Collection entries

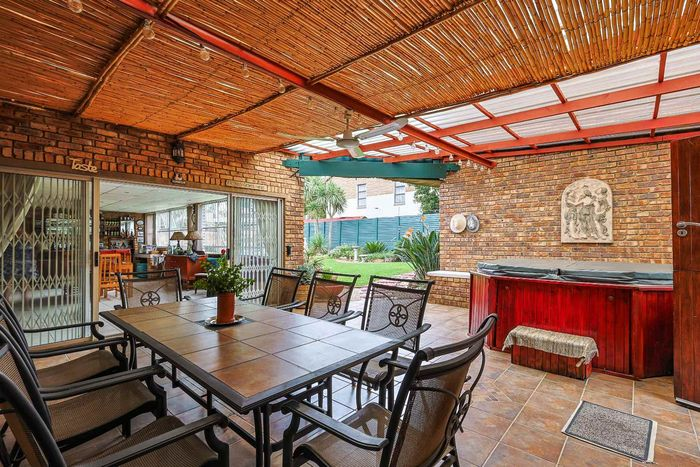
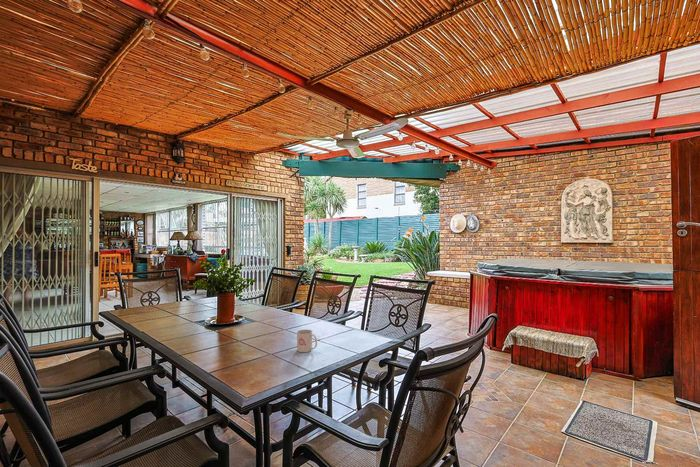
+ mug [296,329,318,353]
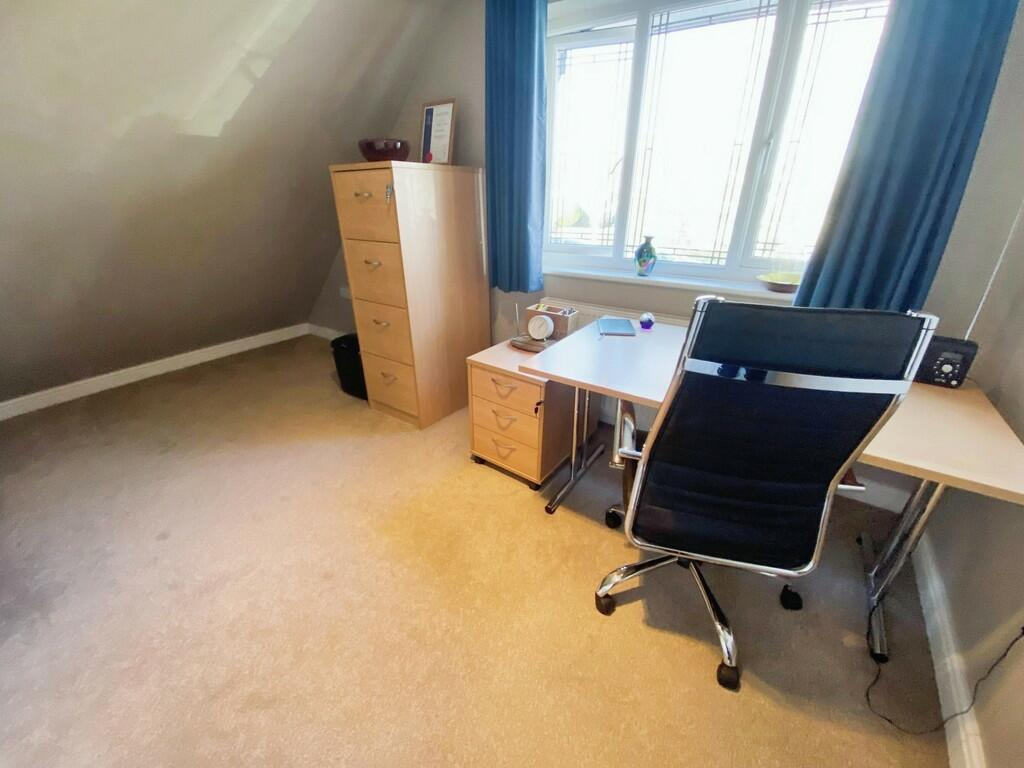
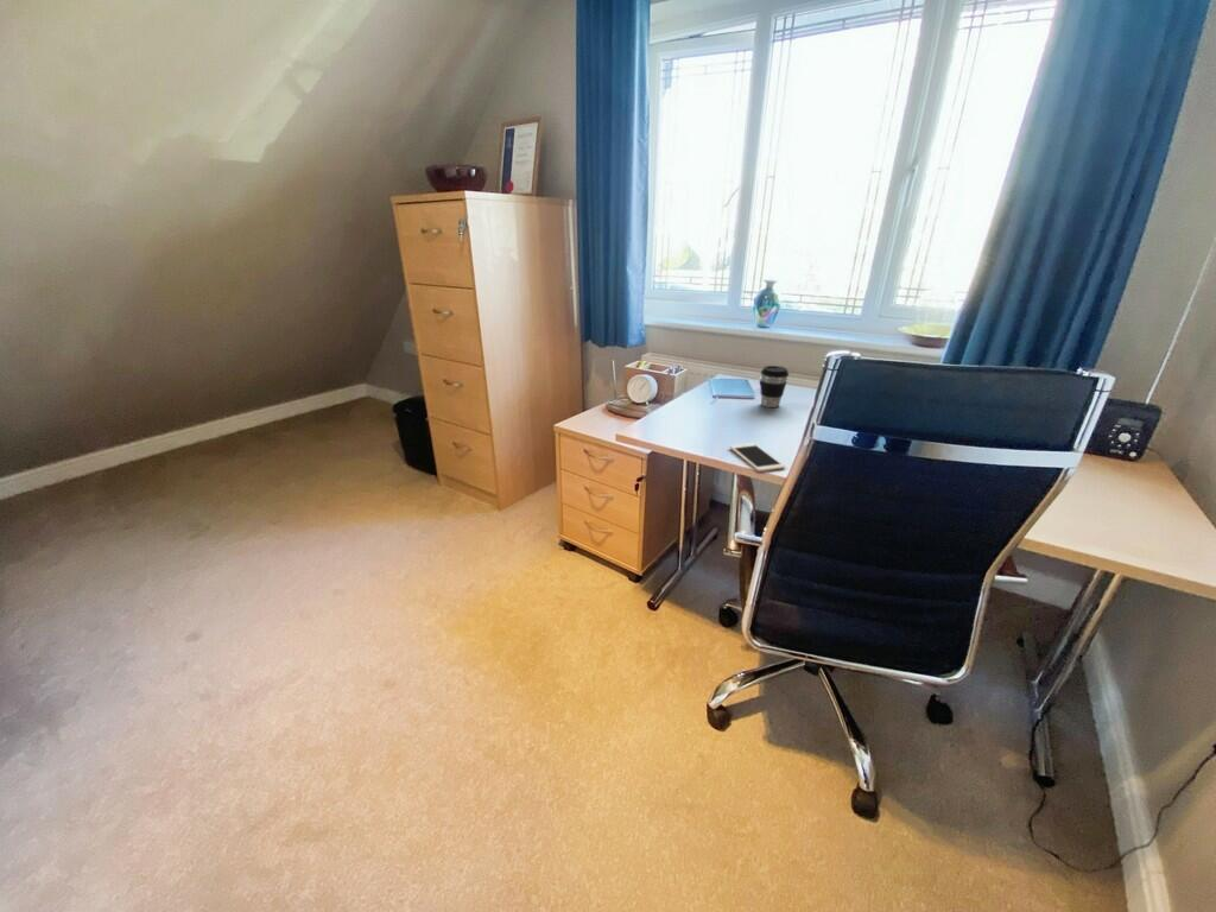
+ coffee cup [760,365,790,408]
+ cell phone [728,442,786,473]
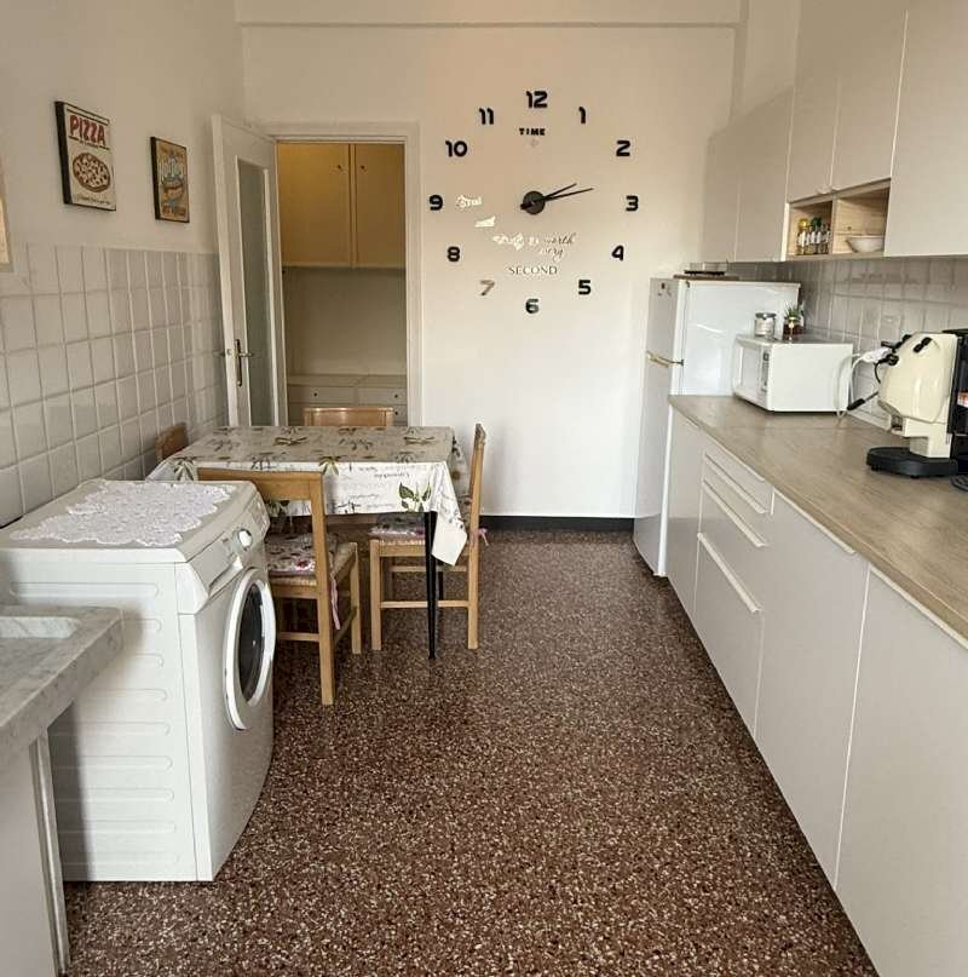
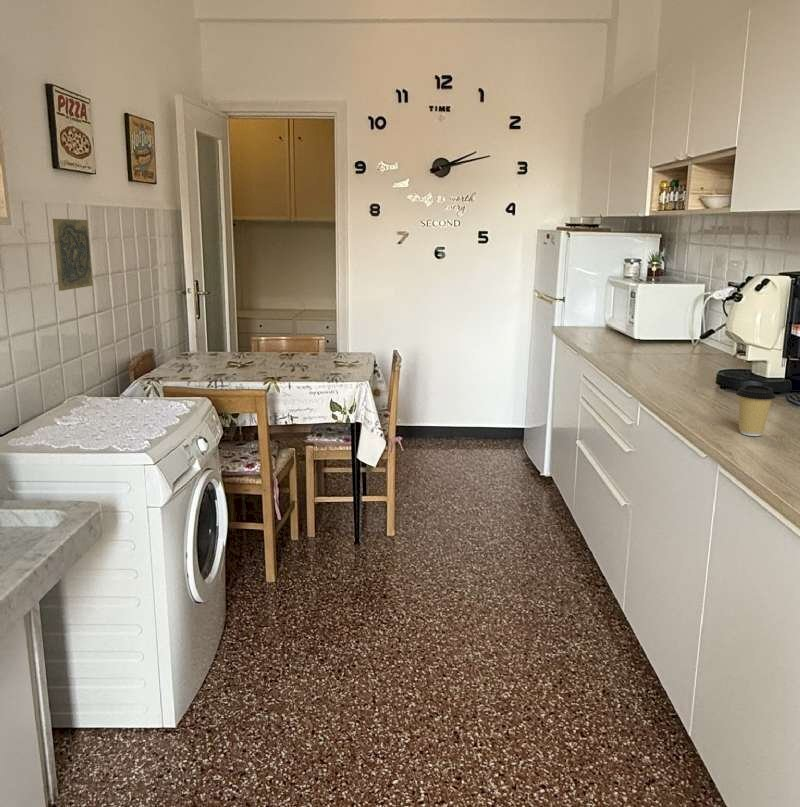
+ coffee cup [735,384,776,437]
+ decorative tile [52,218,94,292]
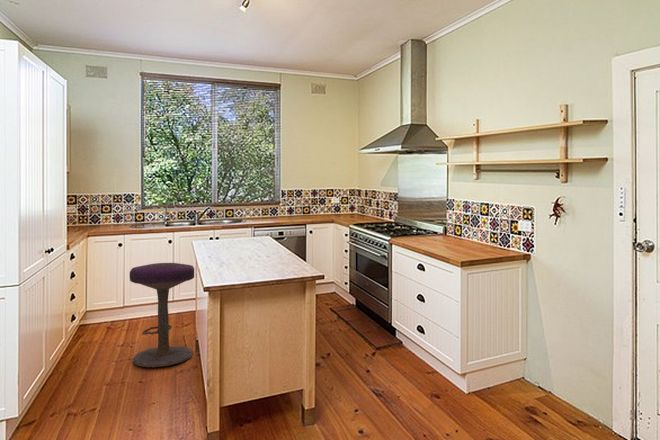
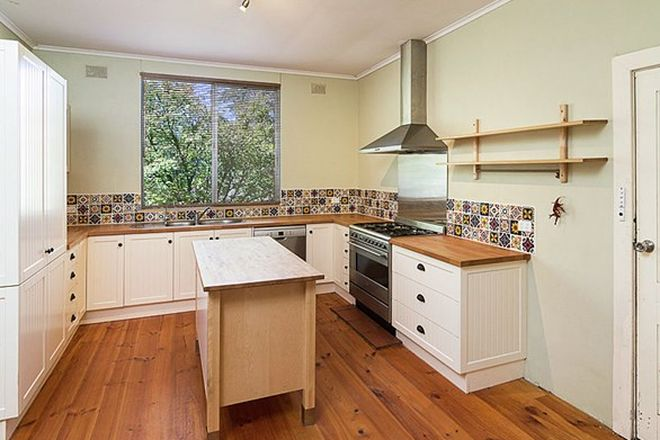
- stool [129,262,195,368]
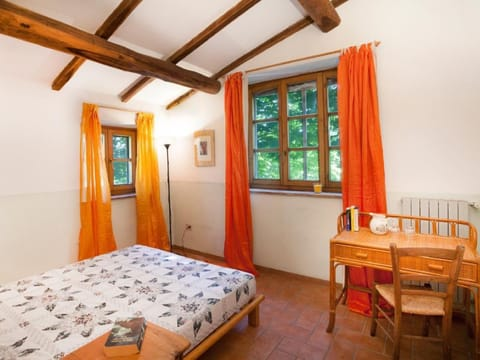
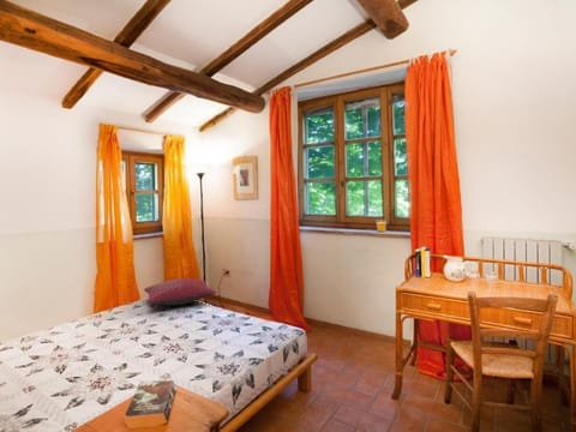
+ pillow [143,277,217,306]
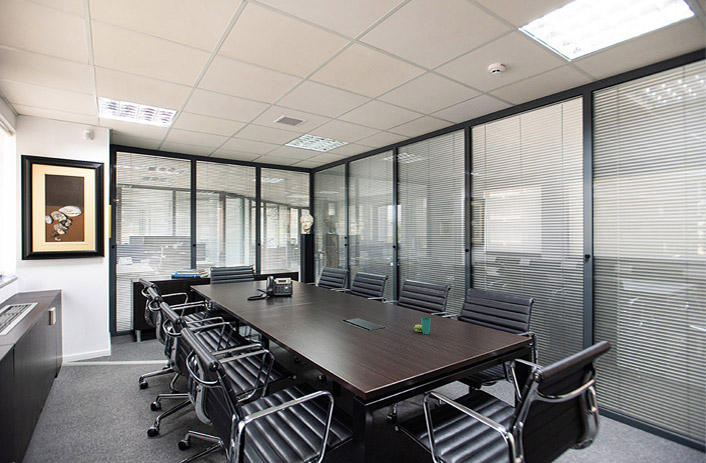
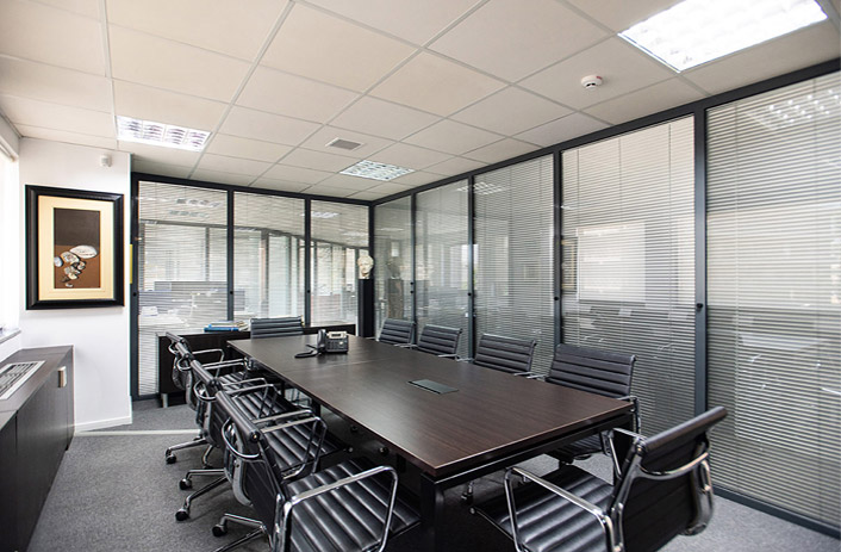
- cup [413,316,432,335]
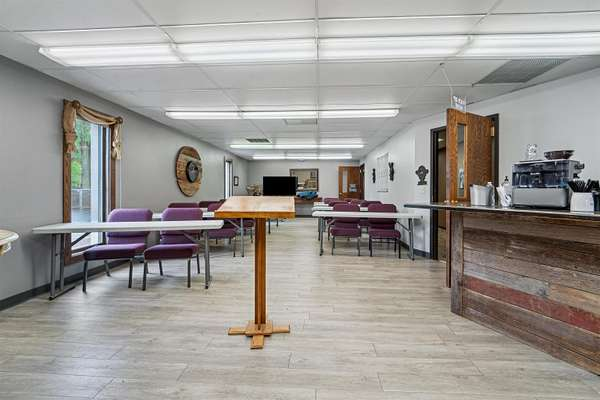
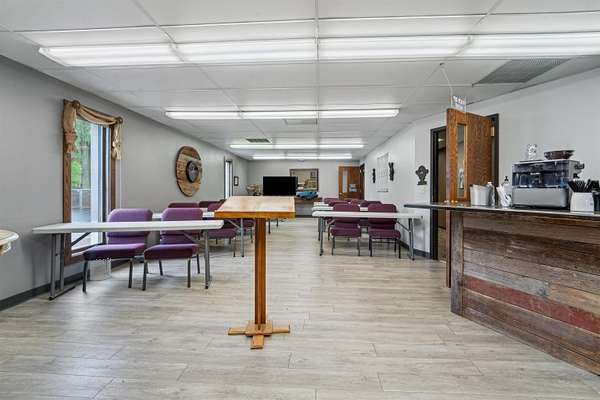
+ wastebasket [89,259,112,282]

• **WORK REQUIRED**: Print all of the records shown above exactly, leaving out each picture.

• **RESPONSE TO THE TASK**:
+ mug [296,329,318,353]
+ coffee cup [760,365,790,408]
+ cell phone [728,442,786,473]
+ coffee cup [735,384,776,437]
+ decorative tile [52,218,94,292]
- stool [129,262,195,368]
+ pillow [143,277,217,306]
- cup [413,316,432,335]
+ wastebasket [89,259,112,282]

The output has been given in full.